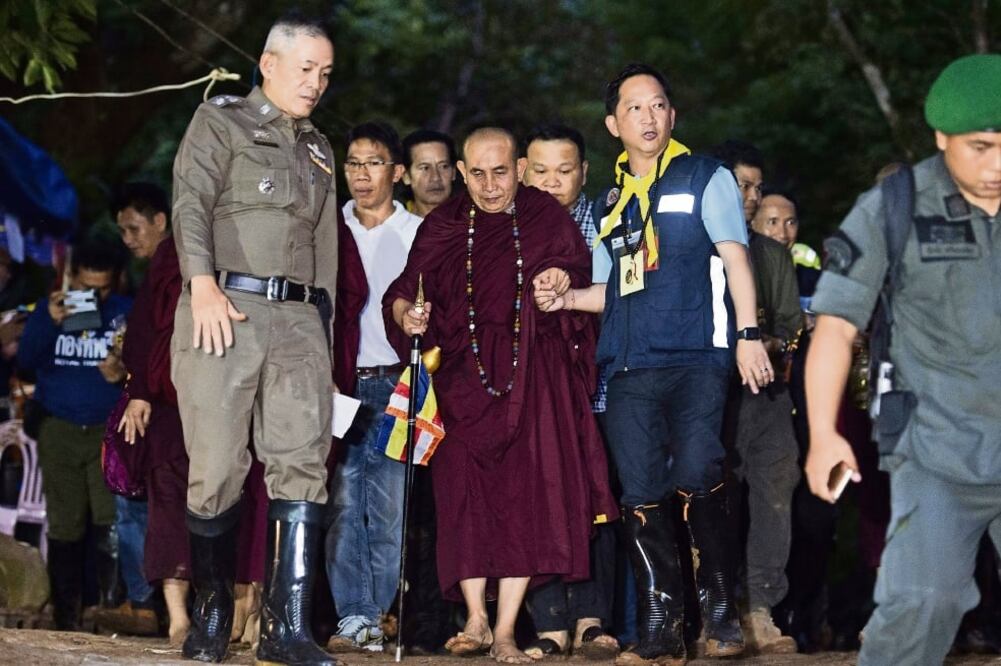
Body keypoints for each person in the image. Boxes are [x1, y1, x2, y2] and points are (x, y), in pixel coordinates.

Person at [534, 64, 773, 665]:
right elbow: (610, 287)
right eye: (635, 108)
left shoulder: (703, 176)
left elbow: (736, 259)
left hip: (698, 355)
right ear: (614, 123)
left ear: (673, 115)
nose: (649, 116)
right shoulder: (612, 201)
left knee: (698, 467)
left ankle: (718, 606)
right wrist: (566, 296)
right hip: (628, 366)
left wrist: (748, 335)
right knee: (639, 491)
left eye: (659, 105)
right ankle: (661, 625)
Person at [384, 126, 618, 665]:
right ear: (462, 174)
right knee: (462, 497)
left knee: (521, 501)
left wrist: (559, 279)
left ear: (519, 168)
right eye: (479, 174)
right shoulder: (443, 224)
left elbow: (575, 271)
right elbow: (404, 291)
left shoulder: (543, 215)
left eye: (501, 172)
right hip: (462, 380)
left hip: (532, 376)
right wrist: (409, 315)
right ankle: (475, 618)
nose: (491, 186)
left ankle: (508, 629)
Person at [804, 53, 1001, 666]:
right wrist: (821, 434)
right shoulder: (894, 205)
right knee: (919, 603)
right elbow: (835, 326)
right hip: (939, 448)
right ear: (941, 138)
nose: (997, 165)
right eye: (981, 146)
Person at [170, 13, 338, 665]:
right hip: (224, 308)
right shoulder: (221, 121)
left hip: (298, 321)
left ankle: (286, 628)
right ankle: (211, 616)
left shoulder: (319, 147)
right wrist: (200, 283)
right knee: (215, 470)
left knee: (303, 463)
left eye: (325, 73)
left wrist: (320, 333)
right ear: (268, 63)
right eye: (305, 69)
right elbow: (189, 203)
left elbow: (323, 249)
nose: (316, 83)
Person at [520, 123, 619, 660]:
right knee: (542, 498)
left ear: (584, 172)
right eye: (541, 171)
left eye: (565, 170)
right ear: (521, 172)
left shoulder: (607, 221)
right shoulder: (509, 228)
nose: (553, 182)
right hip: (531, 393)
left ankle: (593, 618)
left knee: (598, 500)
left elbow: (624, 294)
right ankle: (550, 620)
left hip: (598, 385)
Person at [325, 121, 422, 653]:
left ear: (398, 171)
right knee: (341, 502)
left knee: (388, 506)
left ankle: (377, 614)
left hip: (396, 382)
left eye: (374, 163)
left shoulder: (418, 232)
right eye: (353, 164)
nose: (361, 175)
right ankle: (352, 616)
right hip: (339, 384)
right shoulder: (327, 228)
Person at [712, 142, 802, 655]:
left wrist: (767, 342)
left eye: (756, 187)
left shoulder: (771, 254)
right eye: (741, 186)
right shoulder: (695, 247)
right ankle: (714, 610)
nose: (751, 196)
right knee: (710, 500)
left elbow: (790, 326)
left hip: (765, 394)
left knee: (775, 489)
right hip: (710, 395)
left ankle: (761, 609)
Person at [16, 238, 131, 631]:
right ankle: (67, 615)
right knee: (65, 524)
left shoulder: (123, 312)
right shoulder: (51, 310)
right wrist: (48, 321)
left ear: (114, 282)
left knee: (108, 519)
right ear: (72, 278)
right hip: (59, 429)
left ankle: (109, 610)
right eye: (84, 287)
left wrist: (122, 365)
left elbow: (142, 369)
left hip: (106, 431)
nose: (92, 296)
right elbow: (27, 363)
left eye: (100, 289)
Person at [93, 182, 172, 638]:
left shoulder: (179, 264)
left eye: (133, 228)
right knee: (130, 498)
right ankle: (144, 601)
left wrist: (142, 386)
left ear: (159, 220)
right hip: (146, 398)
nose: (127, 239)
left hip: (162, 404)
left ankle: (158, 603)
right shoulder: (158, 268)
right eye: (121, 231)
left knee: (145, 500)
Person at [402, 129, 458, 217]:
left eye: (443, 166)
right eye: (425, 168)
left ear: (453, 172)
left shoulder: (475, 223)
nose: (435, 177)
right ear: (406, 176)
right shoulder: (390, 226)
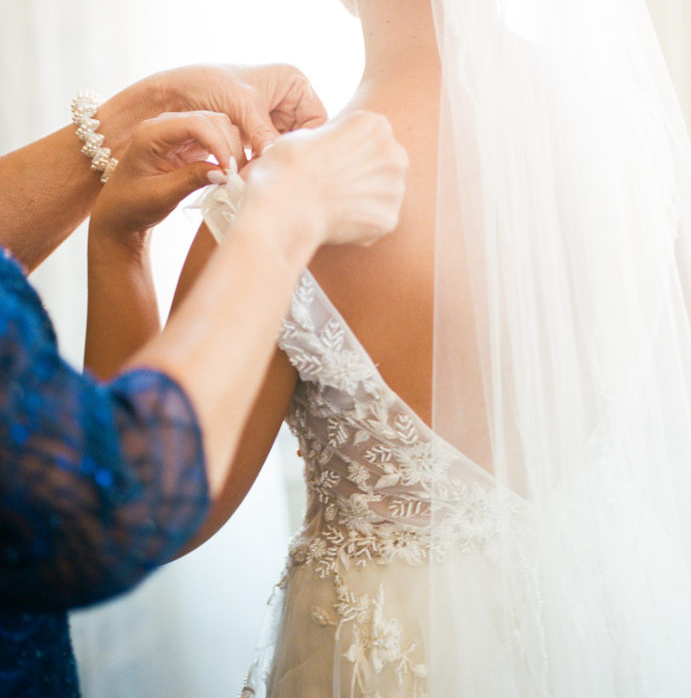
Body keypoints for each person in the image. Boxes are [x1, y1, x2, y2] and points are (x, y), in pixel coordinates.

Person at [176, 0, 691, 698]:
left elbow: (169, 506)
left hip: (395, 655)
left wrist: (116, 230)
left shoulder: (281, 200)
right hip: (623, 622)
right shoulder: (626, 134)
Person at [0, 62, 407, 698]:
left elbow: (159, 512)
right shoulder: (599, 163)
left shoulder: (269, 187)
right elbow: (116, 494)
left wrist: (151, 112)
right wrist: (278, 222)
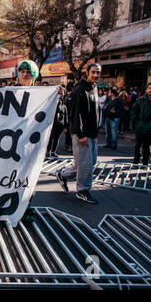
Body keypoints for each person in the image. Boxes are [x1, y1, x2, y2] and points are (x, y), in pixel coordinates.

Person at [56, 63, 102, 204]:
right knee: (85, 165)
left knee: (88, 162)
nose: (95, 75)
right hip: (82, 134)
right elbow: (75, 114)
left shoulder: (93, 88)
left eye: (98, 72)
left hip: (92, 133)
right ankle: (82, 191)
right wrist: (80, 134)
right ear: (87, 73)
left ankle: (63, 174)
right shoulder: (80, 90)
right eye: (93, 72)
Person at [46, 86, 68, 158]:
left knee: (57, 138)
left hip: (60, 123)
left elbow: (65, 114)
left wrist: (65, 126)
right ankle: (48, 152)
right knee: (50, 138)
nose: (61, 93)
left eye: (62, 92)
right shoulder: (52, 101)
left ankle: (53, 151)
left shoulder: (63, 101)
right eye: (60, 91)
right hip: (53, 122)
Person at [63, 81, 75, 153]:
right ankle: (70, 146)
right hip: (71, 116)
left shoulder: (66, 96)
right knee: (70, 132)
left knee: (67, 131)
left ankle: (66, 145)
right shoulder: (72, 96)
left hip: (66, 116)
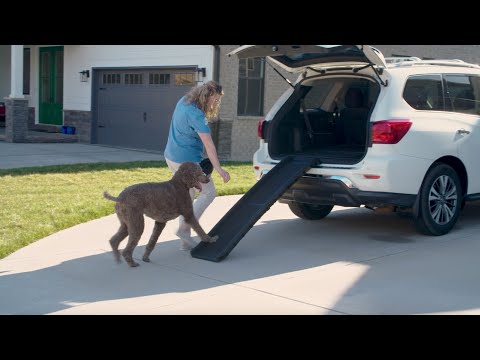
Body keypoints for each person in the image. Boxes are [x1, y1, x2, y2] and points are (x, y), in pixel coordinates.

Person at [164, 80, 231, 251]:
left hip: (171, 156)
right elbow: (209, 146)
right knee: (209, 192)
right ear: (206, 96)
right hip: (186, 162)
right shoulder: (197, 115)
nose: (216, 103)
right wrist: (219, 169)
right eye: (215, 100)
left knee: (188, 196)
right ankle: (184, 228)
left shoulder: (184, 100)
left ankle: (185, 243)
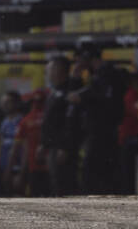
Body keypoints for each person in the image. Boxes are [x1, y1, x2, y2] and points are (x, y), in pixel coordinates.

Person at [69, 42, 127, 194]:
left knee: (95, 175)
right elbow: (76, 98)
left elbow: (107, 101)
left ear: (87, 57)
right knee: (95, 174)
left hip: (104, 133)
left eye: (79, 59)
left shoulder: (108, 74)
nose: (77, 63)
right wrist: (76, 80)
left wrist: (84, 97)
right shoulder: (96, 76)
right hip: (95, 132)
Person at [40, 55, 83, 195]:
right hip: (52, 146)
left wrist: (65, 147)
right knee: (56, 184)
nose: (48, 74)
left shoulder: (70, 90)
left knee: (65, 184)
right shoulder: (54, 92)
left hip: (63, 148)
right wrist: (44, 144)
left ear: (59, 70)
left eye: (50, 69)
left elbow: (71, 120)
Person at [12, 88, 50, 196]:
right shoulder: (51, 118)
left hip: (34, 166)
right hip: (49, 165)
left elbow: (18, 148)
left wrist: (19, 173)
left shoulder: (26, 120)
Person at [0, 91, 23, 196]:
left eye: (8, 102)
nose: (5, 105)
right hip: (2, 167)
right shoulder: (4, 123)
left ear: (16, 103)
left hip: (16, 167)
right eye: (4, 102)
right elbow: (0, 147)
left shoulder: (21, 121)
-*-*-
- [YOUR ASSIGNMENT]:
Only output the lines from the one with "left knee: (65, 184)" through the end of the entries above, exactly as they are.

- [EXERCISE OUTPUT]:
left knee: (65, 184)
right shoulder: (54, 92)
left hip: (63, 148)
right wrist: (44, 144)
left ear: (59, 70)
left eye: (50, 69)
left elbow: (71, 120)
Person at [12, 88, 50, 196]:
right shoulder: (51, 118)
left hip: (34, 166)
right hip: (49, 165)
left elbow: (18, 148)
left wrist: (19, 173)
left shoulder: (26, 120)
Person at [0, 91, 23, 196]:
left eye: (8, 102)
nose: (5, 105)
right hip: (2, 167)
right shoulder: (4, 123)
left ear: (16, 103)
left hip: (16, 167)
right eye: (4, 102)
right elbow: (0, 147)
left shoulder: (21, 121)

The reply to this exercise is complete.